Kathrin Golda-Pongratz defends the role of urban planning as a political tool and collective practice beyond technical functionality

The lecturer from the UIC Barcelona School of Architecture presented an urban memory activation case in Lima (Peru) during her participation in the Society of Architectural Historians’ virtual conference

On 14 April,UIC Barcelona School of Architecture lecturer Kathrin Golda-Pongratz, participated in the Society of Architectural Historians (SAH) virtual conference with a talk entitled “Hidden Landscapes of Palimpstic Urban Memories: The Case of Lima/ Peru”. In her talk, she highlighted the need to expand the notion of urban memory by supporting a kind of “memory-based urbanism” that requires a holistic overview of the territory and all its physical and social layers. “Urban planning needs to be understood beyond its technical functionality, as a means of territorial ordering, as a political tool and collective practice that allows the intrinsic logic of a place and its social use to become synthesised and united,” she argued. 

To illustrate this idea, the lecturer presented the case of Lima (Peru), as a particularly complex case, where memory and urban identities are threatened by the politically motivated destruction of archives, and where pre-hispanic preexistence (huacas) has been neglected by urban practices at all stages of modernisation. “This paper presents a case for the double activation of memory: based on archival material and, through this, on unwritten local memories from a self-built neighbourhood in the northern part of Lima.

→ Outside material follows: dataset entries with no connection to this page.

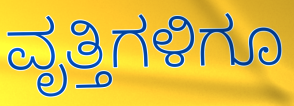
ವೃತ್ತಿಗಳಿಗೂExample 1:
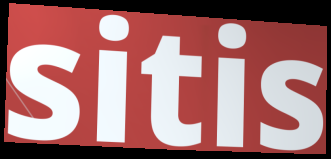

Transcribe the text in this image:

sitis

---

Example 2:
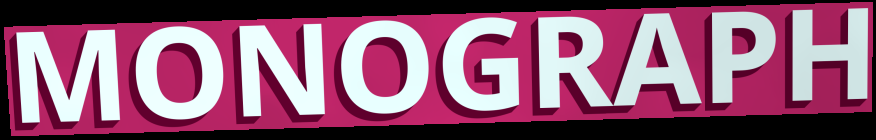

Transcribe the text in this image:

MONOGRAPH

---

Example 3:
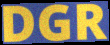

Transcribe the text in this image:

DGR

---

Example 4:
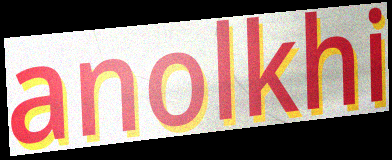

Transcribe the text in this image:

anolkhi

The value of local initiatives to protect the biodiversity of a threatened landscape makes real an awareness of the memories of its inhabitants, a sense of responsibility and the hope for a holistic overview of the macro region-city,” she explained. 

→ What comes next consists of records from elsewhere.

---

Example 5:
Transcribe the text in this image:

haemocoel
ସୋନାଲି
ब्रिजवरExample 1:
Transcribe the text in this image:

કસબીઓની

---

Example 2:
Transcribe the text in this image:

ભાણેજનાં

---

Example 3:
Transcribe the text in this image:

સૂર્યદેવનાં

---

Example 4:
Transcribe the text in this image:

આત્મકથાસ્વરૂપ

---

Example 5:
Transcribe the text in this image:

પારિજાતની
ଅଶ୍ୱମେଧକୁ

The Society of Architectural Historians (SAH) is a non-profit organisation set up at Harvard University in 1940 that brings together a network of local, national and international institutions and researchers dedicated to the history of the built environment and its role in contemporary life. The SAH virtual conference was held from 13 to 17 April and brought together academics, professionals and architecture students from around the world.